PROMPT:
Take the data below and copy exactly the lines starting at the one with "left hip: (40, 3)" and finishing at the one with "nose: (301, 63)", both included.

Segment Start: SUPPLIED DATA

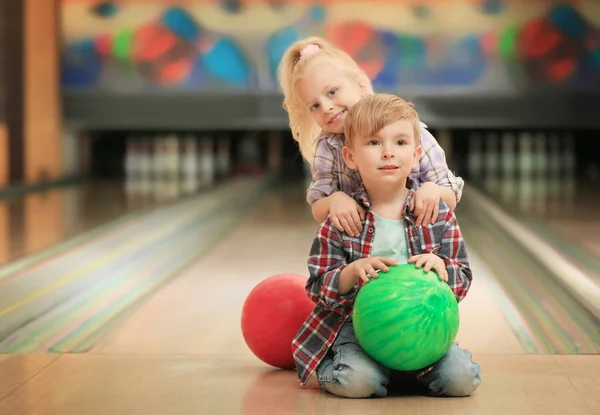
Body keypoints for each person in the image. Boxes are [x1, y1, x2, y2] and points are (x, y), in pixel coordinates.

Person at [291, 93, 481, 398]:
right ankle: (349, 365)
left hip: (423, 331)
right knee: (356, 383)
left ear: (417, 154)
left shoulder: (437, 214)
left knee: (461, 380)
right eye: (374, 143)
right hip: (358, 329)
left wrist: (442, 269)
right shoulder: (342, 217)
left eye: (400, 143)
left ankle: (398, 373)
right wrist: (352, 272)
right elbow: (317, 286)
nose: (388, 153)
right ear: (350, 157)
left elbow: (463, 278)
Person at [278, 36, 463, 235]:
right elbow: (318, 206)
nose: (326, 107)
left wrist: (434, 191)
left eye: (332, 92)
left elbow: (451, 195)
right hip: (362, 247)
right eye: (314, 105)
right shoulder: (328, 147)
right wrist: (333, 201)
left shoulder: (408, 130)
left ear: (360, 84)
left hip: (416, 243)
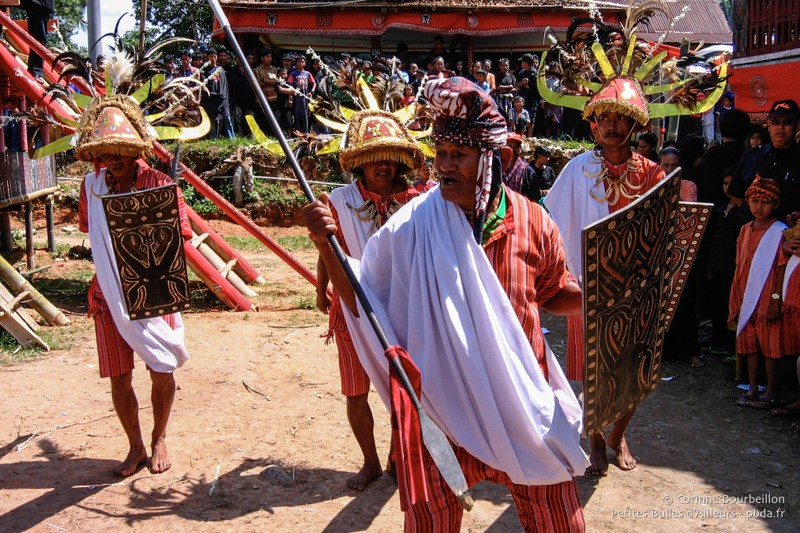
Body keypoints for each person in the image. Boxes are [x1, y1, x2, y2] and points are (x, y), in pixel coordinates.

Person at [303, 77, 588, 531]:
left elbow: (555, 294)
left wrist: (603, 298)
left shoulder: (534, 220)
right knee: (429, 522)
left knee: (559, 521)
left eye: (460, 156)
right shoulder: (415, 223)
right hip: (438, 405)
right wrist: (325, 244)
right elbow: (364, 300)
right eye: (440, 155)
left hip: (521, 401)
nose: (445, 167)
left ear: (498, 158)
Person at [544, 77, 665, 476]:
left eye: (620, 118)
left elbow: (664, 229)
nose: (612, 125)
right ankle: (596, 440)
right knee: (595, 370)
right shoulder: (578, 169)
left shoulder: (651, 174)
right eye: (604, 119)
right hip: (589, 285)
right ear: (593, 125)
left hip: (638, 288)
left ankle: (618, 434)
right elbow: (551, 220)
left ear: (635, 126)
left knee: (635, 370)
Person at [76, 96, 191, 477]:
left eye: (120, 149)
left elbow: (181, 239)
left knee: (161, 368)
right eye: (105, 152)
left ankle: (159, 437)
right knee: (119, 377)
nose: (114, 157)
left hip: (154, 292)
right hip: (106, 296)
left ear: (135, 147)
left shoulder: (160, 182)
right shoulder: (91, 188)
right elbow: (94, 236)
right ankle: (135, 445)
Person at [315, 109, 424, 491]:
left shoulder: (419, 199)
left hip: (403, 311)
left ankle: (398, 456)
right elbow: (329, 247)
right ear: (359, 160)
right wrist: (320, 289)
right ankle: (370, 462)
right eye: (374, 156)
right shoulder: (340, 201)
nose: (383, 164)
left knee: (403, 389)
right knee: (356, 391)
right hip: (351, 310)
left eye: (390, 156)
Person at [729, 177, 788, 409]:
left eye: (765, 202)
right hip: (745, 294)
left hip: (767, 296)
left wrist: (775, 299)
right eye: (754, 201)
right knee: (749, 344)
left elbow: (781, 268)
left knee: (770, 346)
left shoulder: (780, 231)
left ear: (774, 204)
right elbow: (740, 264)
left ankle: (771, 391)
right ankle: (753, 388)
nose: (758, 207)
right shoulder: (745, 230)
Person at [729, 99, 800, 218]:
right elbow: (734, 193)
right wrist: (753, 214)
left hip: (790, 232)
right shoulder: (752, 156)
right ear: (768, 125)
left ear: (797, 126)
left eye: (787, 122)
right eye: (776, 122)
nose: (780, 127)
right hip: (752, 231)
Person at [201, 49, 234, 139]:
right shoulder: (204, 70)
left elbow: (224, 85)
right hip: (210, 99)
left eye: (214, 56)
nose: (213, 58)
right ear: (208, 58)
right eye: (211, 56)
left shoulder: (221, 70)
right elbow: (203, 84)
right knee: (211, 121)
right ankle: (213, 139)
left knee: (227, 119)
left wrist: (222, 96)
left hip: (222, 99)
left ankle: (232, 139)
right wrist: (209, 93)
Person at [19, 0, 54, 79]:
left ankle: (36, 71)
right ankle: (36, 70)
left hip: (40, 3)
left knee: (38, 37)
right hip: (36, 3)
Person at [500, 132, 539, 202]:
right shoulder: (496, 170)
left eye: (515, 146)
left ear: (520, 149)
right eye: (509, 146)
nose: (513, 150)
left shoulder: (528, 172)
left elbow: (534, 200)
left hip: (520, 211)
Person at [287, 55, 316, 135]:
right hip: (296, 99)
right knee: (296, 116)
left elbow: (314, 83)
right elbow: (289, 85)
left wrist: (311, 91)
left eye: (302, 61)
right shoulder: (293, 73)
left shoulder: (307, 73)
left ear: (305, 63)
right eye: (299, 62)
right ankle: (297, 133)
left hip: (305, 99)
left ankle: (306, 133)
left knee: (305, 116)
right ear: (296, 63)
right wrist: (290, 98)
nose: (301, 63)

Segment End: SUPPLIED DATA
Segment Start: SUPPLIED DATA

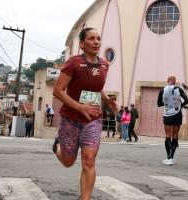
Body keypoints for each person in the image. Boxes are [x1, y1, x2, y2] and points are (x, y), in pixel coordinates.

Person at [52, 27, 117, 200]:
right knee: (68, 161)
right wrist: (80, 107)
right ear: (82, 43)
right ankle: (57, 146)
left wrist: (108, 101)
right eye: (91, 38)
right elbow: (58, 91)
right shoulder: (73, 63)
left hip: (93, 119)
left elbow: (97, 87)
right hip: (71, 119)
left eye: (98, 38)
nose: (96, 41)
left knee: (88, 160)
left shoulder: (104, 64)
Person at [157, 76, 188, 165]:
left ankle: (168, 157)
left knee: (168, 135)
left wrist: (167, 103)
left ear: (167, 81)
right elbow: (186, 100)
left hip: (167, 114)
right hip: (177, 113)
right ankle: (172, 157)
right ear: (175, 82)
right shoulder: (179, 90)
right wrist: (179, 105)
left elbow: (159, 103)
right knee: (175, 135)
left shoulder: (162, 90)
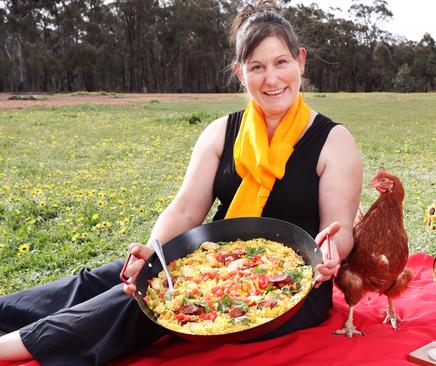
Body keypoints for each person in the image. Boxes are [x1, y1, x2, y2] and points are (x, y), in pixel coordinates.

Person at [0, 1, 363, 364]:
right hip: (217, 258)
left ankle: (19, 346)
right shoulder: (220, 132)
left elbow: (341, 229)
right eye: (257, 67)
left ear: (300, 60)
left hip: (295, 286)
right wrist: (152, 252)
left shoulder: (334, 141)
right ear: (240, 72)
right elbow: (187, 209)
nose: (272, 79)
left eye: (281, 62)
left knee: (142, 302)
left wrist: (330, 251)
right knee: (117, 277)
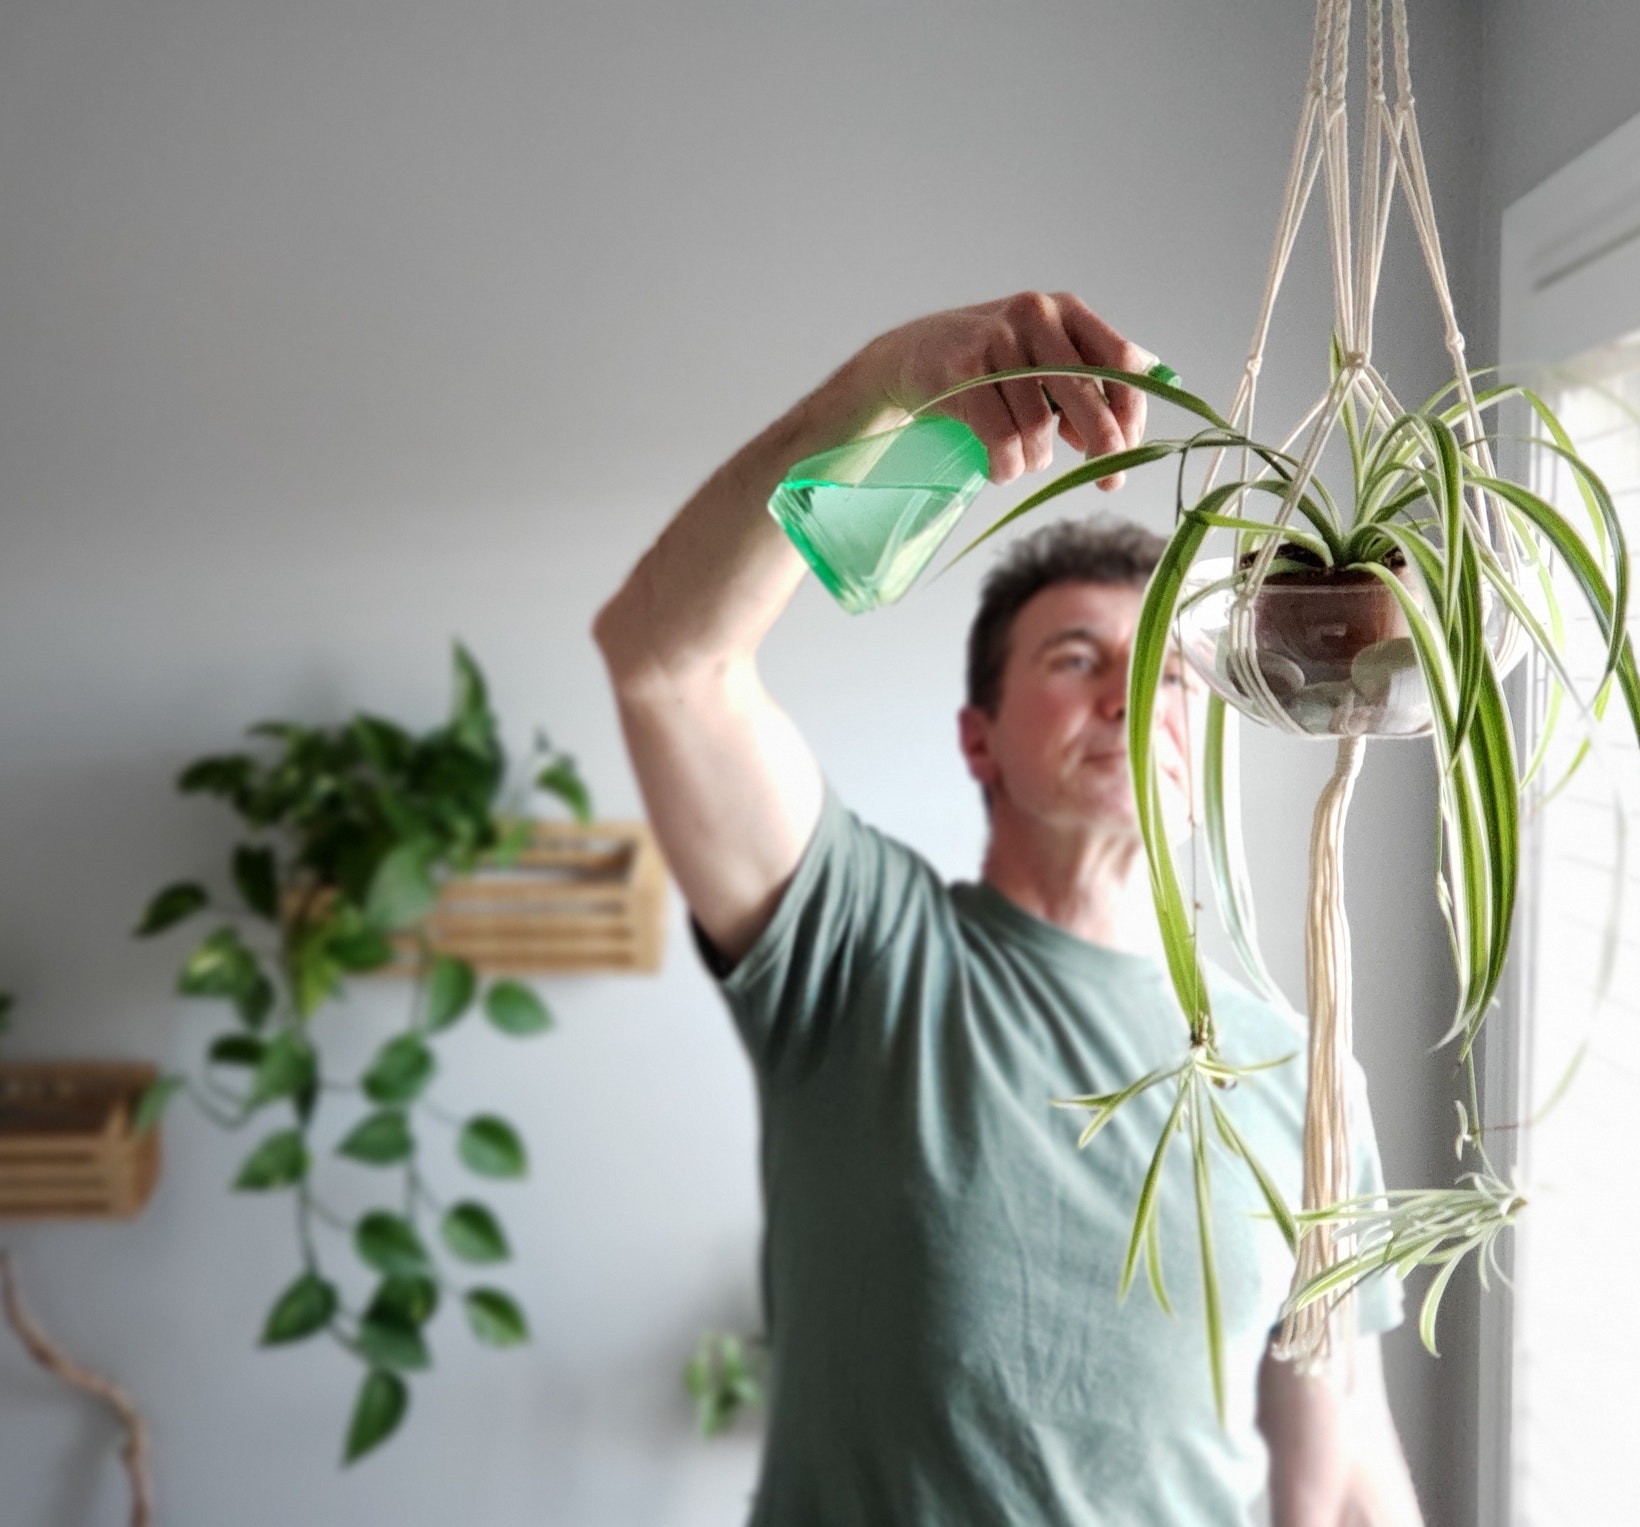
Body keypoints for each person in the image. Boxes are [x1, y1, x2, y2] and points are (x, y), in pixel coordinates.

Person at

Segment End: SUPPLIED DATA
Segment Start: SUPPLIED DATA

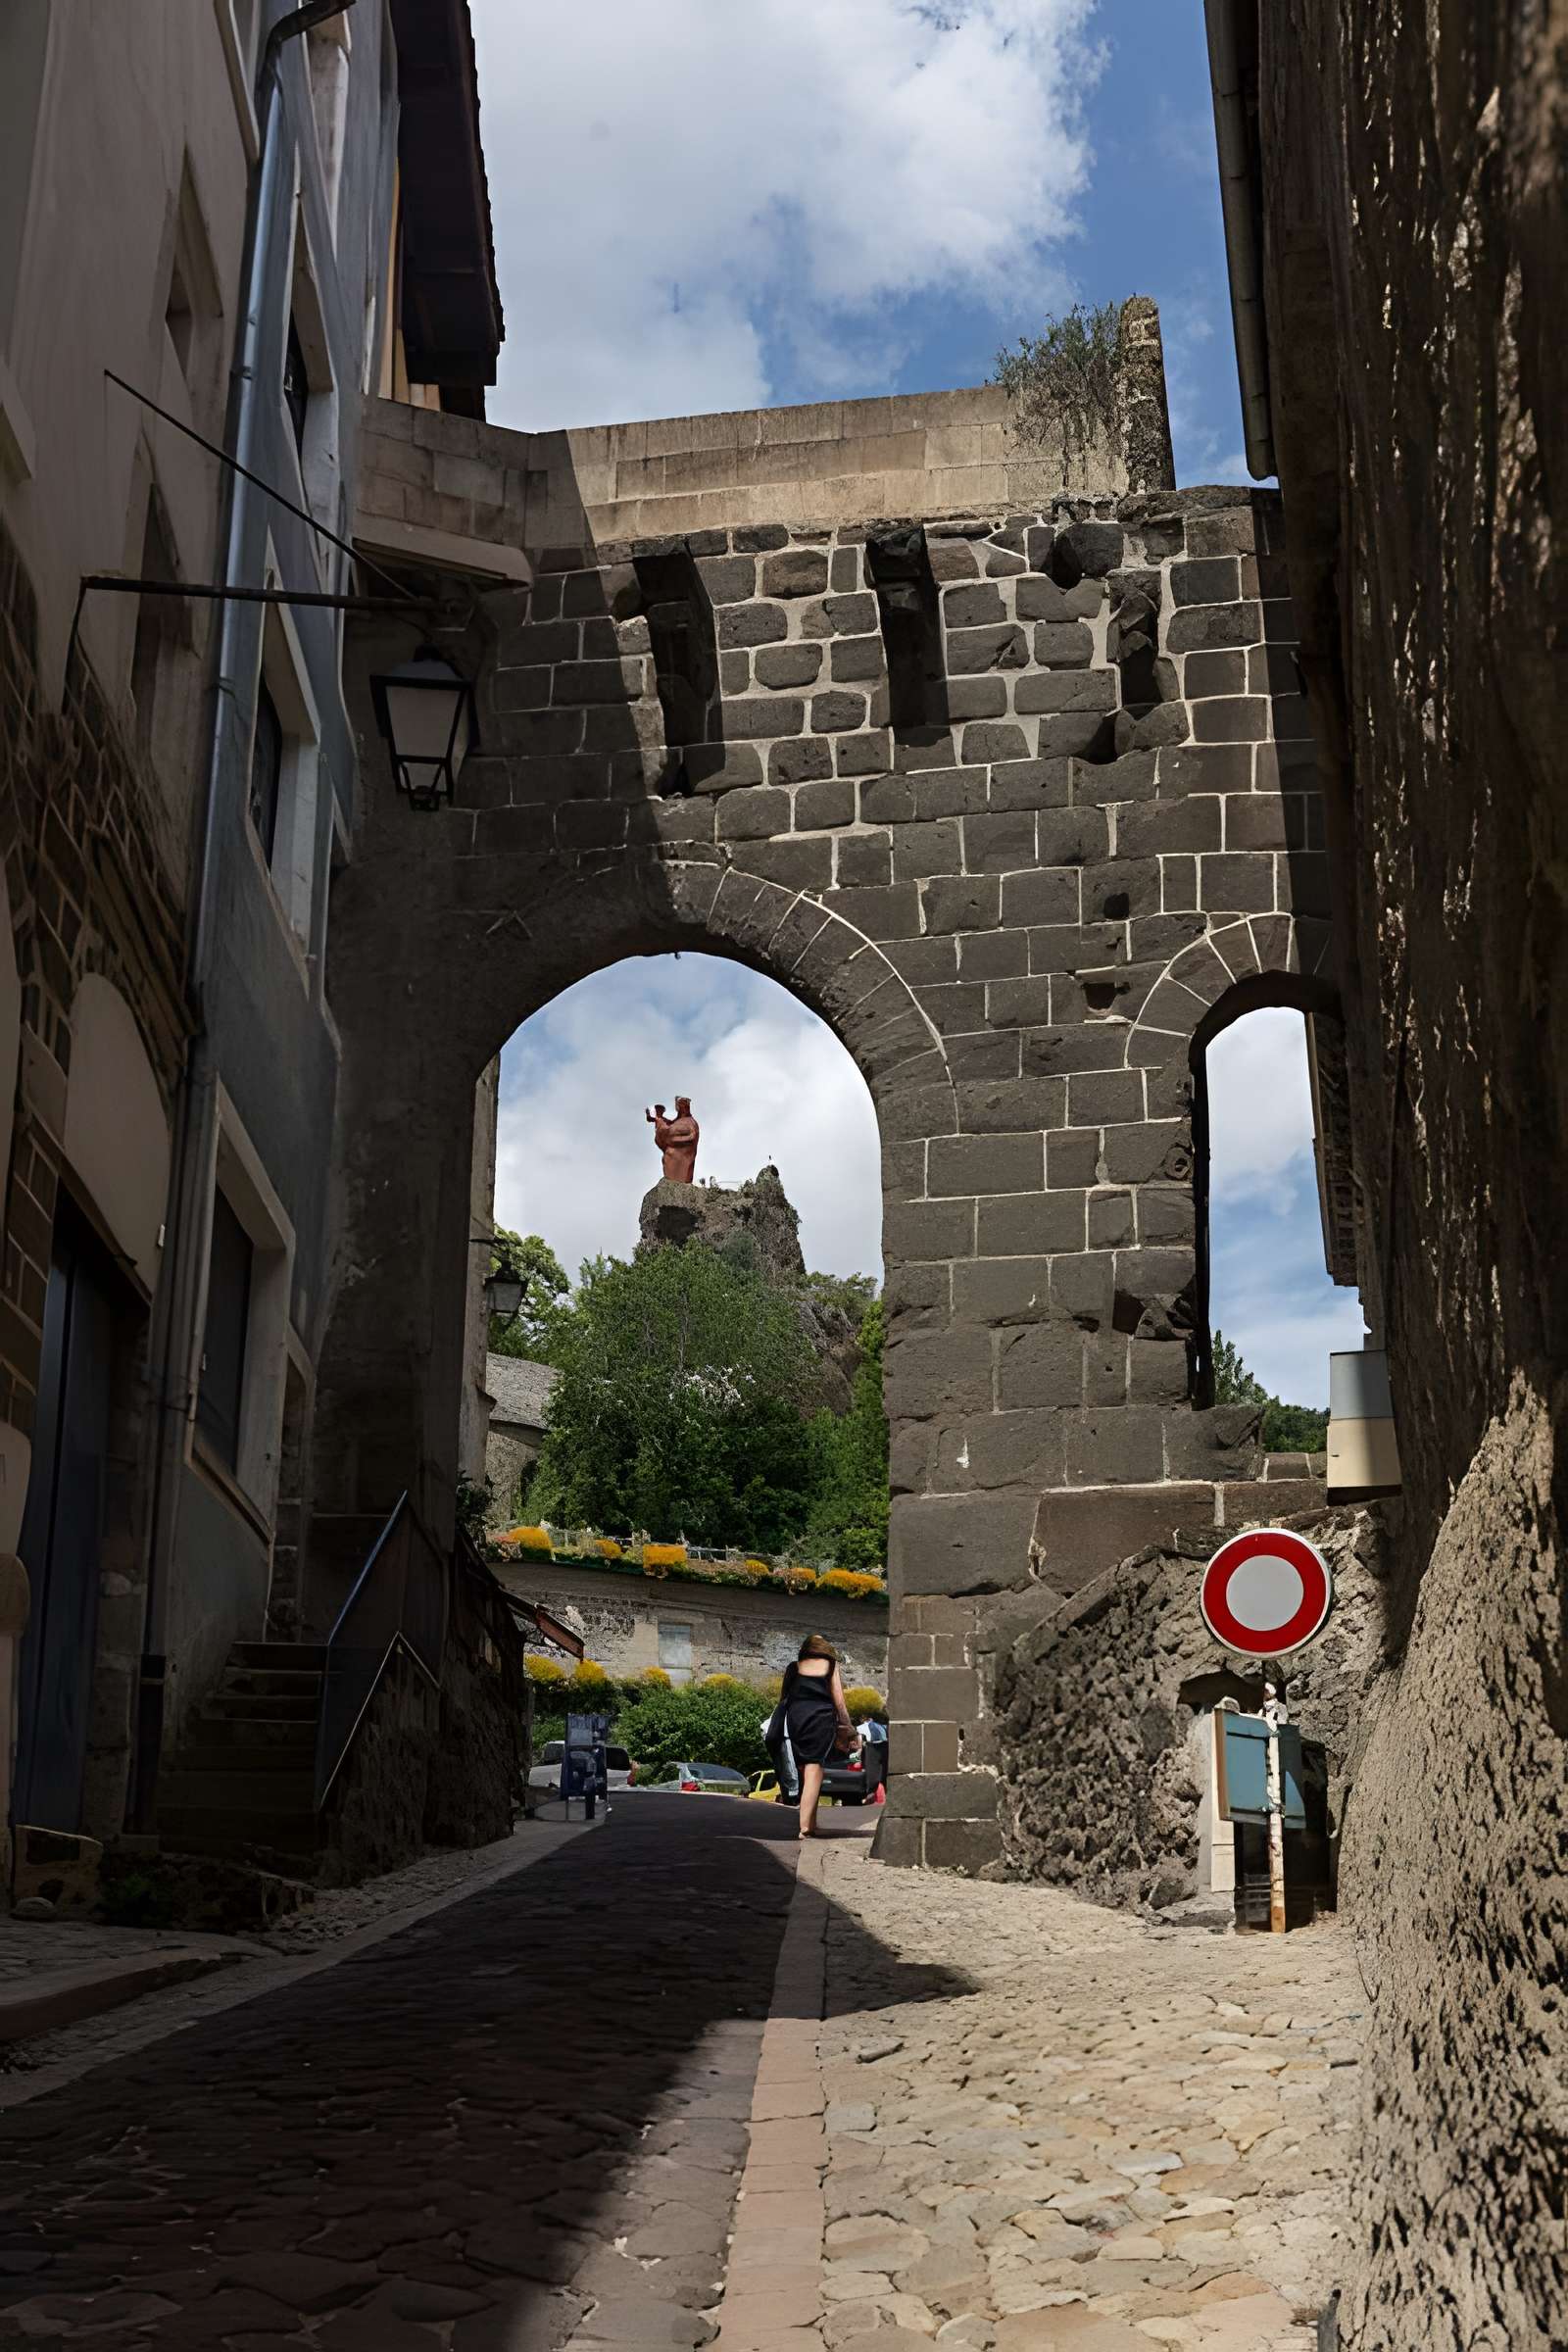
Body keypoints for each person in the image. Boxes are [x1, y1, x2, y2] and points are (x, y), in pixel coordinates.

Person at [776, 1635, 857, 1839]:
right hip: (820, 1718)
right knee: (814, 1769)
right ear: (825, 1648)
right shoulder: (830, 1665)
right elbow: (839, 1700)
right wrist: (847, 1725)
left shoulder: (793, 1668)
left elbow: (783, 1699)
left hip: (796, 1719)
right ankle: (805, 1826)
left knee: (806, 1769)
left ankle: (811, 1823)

Segment End: SUPPLIED DATA

EXPECTED OUTPUT:
left hip: (40, 3)
left knee: (38, 37)
right hip: (36, 3)
Person at [500, 132, 539, 202]:
right shoulder: (496, 170)
left eye: (515, 146)
left ear: (520, 149)
right eye: (509, 146)
nose: (513, 150)
left shoulder: (528, 172)
left elbow: (534, 200)
left hip: (520, 211)
Person at [287, 55, 316, 135]:
right hip: (296, 99)
right knee: (296, 116)
left elbow: (314, 83)
right elbow: (289, 85)
left wrist: (311, 91)
left eye: (302, 61)
right shoulder: (293, 73)
left shoulder: (307, 73)
left ear: (305, 63)
right eye: (299, 62)
right ankle: (297, 133)
left hip: (305, 99)
left ankle: (306, 133)
left knee: (305, 116)
right ear: (296, 63)
right wrist: (290, 98)
nose: (301, 63)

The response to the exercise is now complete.